The Clergy Penitent Privilege, David Steel, WSJ, June 15, 2012

A one on one confession to a priest prevents a prosecutor from using a confession due to the rule called the clergy penitent privilege. Back in 1827, English reformer Jeremy Bentham (who was more often a critic of relgion than a defender) warned that compelling priests to tell what they learned through confessions would be an order to violate what by them is numbered amongst the most sacred of religious duties . By the 1920s most states had adopted the clerical privilege, often showing as much solicitude for the penitent as for the priest or pastor. Unless the person confessing or confiding waives the privilege as the New York provision puts it, a clergyman, or other minister of any religion or duly accredited Christian Science practitioner, shall not be allowed to disclose a confession or confidence made to him in his professional character as spiritual advisor.
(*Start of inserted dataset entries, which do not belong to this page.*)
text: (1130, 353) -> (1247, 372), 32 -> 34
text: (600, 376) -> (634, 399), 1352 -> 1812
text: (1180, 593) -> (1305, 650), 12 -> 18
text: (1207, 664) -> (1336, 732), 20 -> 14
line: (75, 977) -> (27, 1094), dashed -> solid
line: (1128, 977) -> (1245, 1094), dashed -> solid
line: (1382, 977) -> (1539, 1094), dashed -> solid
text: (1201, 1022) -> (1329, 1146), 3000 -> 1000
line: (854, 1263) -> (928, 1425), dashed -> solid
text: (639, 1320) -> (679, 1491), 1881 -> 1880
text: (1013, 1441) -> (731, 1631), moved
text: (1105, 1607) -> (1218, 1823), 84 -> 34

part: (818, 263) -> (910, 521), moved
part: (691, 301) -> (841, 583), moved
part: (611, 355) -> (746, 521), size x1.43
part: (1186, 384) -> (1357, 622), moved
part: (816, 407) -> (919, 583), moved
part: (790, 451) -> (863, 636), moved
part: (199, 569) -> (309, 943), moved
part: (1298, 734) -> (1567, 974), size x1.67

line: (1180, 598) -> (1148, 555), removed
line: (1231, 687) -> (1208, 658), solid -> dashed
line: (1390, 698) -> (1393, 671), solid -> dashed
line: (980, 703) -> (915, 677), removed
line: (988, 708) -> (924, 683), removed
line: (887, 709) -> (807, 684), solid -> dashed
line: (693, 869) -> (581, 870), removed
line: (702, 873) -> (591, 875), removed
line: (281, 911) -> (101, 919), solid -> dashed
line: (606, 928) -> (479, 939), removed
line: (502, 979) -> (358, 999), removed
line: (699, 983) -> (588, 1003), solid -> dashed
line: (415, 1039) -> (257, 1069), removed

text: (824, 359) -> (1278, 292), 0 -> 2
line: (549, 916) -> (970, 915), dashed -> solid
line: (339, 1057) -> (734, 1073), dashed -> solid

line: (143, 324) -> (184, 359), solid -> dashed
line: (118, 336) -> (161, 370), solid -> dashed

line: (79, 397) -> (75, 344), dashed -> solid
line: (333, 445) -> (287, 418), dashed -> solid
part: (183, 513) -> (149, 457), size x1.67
The privilege comes with the very steep cost that some wrongdoers may go free if their confession can't be used. But a wrongdoer may be more willing to confess if confessions are protected, in which case the spiritual adviser or the penitent's own conscience may encourage him to face up to his wrongdoing voluntarily.

Almost the only exception to the clergy-penitent privilege is for child abuse. Every state requires professionals, often including clergy, to report evidence of child abuse. But the requirements are aimed at abuse by a parent or guardian; they do not appear to cover the murder of a child by a stranger.


The Rev. Michael P. Orsi (Ave Maria School of Law, Naples), states that a priest is bound to secrecy under the pain of excommunication if he breaks the sacramental seal of confession which is imposed on him in the ritual of penance. Priests have given their lives rather than divulge what was revealed in confession. Any updating of this time-honored religious accomodation is not only a theological impossibility but would be an unprecedented intrusion into our religious freedom.